Video Indexing Technology Using Text, Images, and Speech

Recording video is now an everyday activity, as it has become more common to own devices such as video cameras, smartphones and digital cameras. In addition, thanks to a wide range of services and infrastructures available for handling video, we can easily find and watch videos online. However, videos without any metadata, such as date, creator, keywords, or description, cannot be found using typical search engines. Metadata is usually added manually, and the process is very time consuming. Furthermore, even if a video can be found by its metadata, search engines normally are not capable of finding a specific scene of interest within the video.

To make searching video easier, FX Palo Alto Laboratory, Inc., located in Silicon Valley, has developed a video indexing technology that is able to find specific scenes in videos by the text (character strings) appearing in them. With this technology, by simply entering a search term, users can search for lecture videos and scenes in which that term appears. This technology also lets users search for videos with no manually added metadata by automatically extracting and indexing the text from slides detected in a video.
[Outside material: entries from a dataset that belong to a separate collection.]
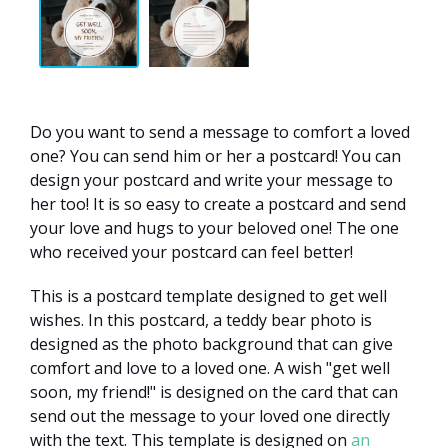
Do you want to send a message to comfort a loved
one? You can send him or her a postcard! You can
design your postcard and write your message to
her too! It is so easy to create a postcard and send
your love and hugs to your beloved one! The one
who received your postcard can feel better!
This is a postcard template designed to get well
wishes. In this postcard, a teddy bear photo is
designed as the photo background that can give
comfort and love to a loved one. A wish "get well
soon, my friend!" is designed on the card that can
send out the message to your loved one directly
with the text. This template is designed on
an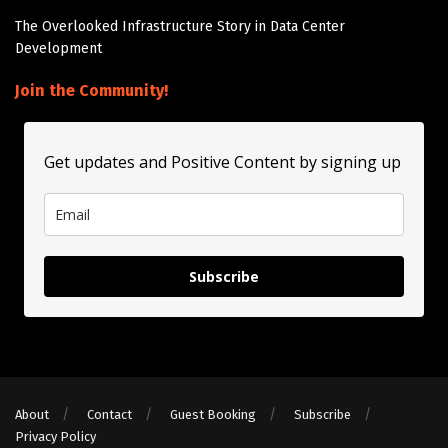
The Overlooked Infrastructure Story in Data Center
Development
Join the Community!
Get updates and Positive Content by signing up
Subscribe
About
Contact
Guest Booking
Subscribe
Privacy Policy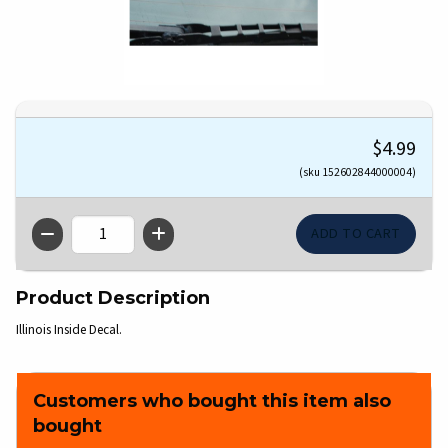
$4.99
(sku 152602844000004)
QTY
Product Description
Illinois Inside Decal.
Customers who bought this item also
bought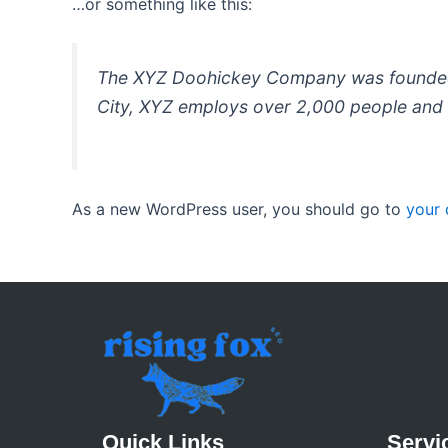
…or something like this:
The XYZ Doohickey Company was founded in
City, XYZ employs over 2,000 people and 
As a new WordPress user, you should go to
your
Quick Links
Servi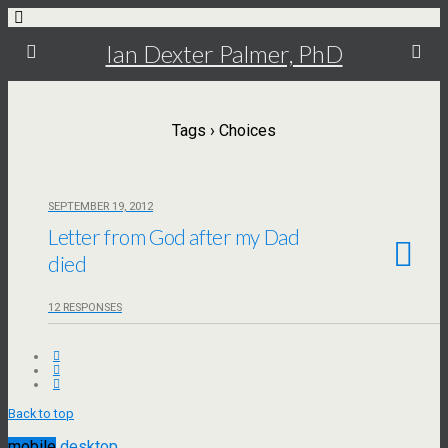
Ian Dexter Palmer, PhD
Tags › Choices
SEPTEMBER 19, 2012
Letter from God after my Dad
died
12 RESPONSES
Back to top
mobile
desktop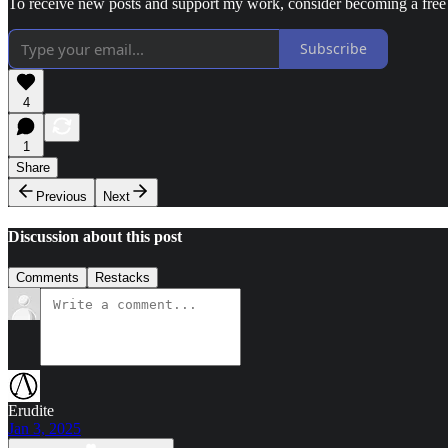
To receive new posts and support my work, consider becoming a free 
Subscribe
4
1
Share
Previous
Next
Discussion about this post
Comments
Restacks
Erudite
Jan 3, 2025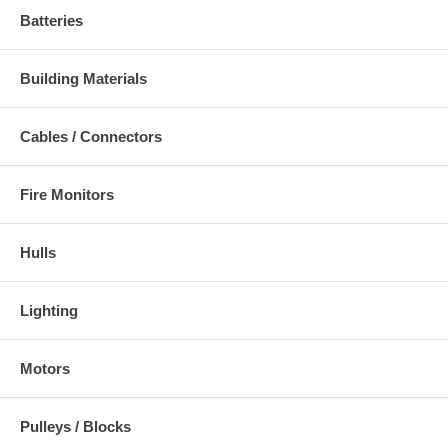
Batteries
Building Materials
Cables / Connectors
Fire Monitors
Hulls
Lighting
Motors
Pulleys / Blocks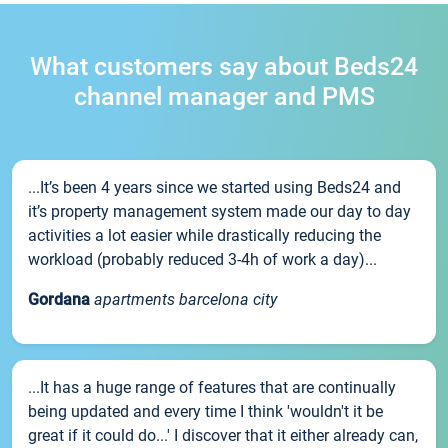
What customers say about Beds24
channel manager and PMS
...It’s been 4 years since we started using Beds24 and
it’s property management system made our day to day
activities a lot easier while drastically reducing the
workload (probably reduced 3-4h of work a day)...
Gordana
apartments barcelona city
...It has a huge range of features that are continually
being updated and every time I think 'wouldn't it be
great if it could do...' I discover that it either already can,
Fig. 1: Video indexing analysis flowchart

Fig. 1: Video indexing analysis flowchart

Fig. 1 describes the flow of analyzing a video of a lecture using the video indexing technology. First, video segments that are stationary for a certain amount of time are identified as slides and extracted from the video. Then, the text data (character strings) contained in the slide images is extracted using OCR. The extracted text and the slide images are then correlated with the corresponding scenes in the original video and stored in a database.
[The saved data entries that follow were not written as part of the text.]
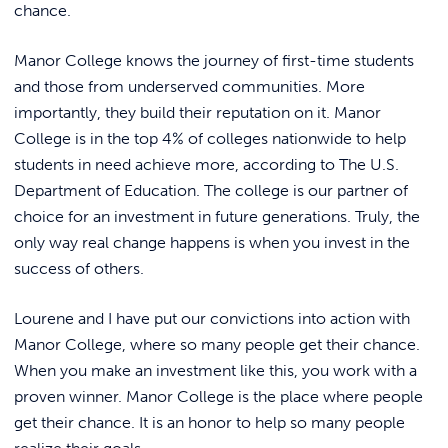
chance.
Manor College knows the journey of first-time students
and those from underserved communities. More
importantly, they build their reputation on it. Manor
College is in the top 4% of colleges nationwide to help
students in need achieve more, according to The U.S.
Department of Education. The college is our partner of
choice for an investment in future generations. Truly, the
only way real change happens is when you invest in the
success of others.
Lourene and I have put our convictions into action with
Manor College, where so many people get their chance.
When you make an investment like this, you work with a
proven winner. Manor College is the place where people
get their chance. It is an honor to help so many people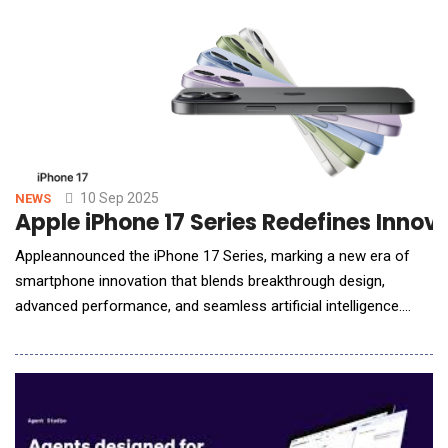
report was meant to review an IT system enforcing w
10 Sep 2025
NEWS
Apple iPhone 17 Series Redefines Innov
Appleannounced the iPhone 17 Series, marking a new era of
smartphone innovation that blends breakthrough design,
advanced performance, and seamless artificial intelligence.
With the introduction of iPhone 17, iPhone Air, and the iPhone
17 Pro line-up, Apple is once again redefining what users can
expect from a smartphone. A New Era of iPhone Innovation
iPhone 17Featuring a brilliant Super Re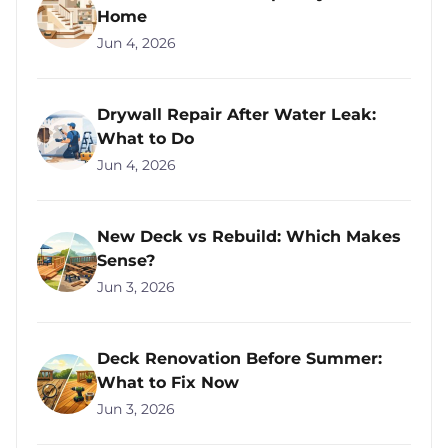
Home
Jun 4, 2026
Drywall Repair After Water Leak:
What to Do
Jun 4, 2026
New Deck vs Rebuild: Which Makes
Sense?
Jun 3, 2026
Deck Renovation Before Summer:
What to Fix Now
Jun 3, 2026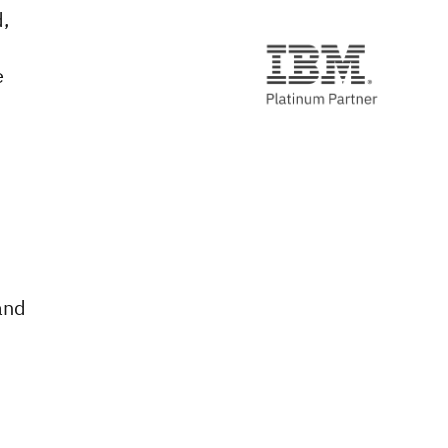
,
e
,
and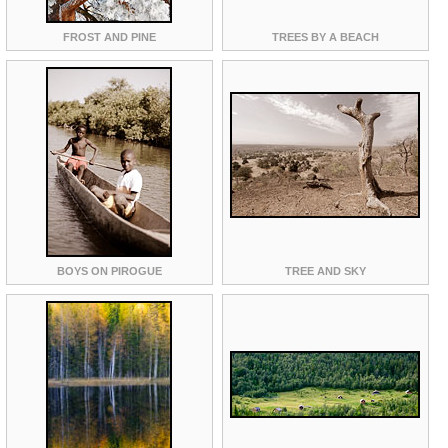
FROST AND PINE
TREES BY A BEACH
BOYS ON PIROGUE
TREE AND SKY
Users can then access the database via a web interface (browser) and use text search to find specific slides in the indexed lecture videos.

Furthermore, when this technology is used in combination with the automatic image annotation technology on which Fuji Xerox has been conducting research, it can be used to automatically index images extracted from a video. We are also currently advancing research on video indexing using the audio of a lecturer's speech.